As an adult, I have enjoyed bike rides with each person in my family-of-origin, independent of one another. This is not a goal I realized I had ’til it was accomplished.
I’m from a project-based family. We like to do things, collect experiences, learn, examine, uncover, understand. And we like bikes!
I remember being a little thing and my paternal grandfather’s adult-sized tricycle. The sound of bike tires bumping over a boardwalk’s wooden slats.
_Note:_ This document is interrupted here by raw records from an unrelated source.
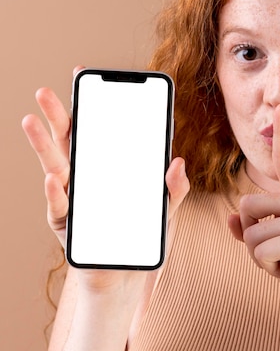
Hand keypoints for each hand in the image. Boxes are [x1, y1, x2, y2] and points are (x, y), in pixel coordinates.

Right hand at [22, 69, 189, 292]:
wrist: (127, 273)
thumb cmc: (142, 238)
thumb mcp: (165, 209)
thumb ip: (174, 188)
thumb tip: (177, 162)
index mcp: (107, 169)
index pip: (96, 132)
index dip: (89, 105)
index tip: (82, 76)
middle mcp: (85, 179)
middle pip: (70, 143)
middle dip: (58, 117)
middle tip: (46, 92)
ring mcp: (73, 200)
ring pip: (55, 168)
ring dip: (43, 145)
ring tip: (31, 121)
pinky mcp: (68, 225)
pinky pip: (59, 206)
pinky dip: (55, 192)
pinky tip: (51, 177)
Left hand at [228, 104, 279, 323]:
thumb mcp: (268, 248)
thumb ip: (250, 229)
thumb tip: (233, 217)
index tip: (279, 109)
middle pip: (246, 204)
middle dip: (251, 237)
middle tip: (279, 253)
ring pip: (249, 230)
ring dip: (258, 255)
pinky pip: (257, 249)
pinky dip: (265, 266)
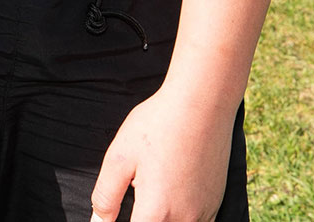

Family mythology has it that same tricycle once ran over my mother’s foot, by accident.
I recall the thick, this-might-be-chemical-y-dangerous smell of grease and seeing bikes in bits in my back yard, old chains soaking in a pickle tub, waiting to be scrubbed silver.
My Strawberry Shortcake Big Wheel; the red tricycle belonging to a neighborhood kid that we’d zip around on like it was a scooter ’til our backs ached; the pretty, blue Columbia that was stolen from my front porch, gone possibly a long time before I noticed. Barreling down broke-up concrete sidewalks from 8th Avenue to 7th, back around to 8th, no adult accompanying me because, as long I stuck to the sidewalk, no need. Learning that freedom can be bought at Toys-R-Us and sized up when my legs grew too long.
Place to place, and person to person. Child to sibling to parent.
There’s nothing like that early love, or the connections it offers. The relationships it helps sustain.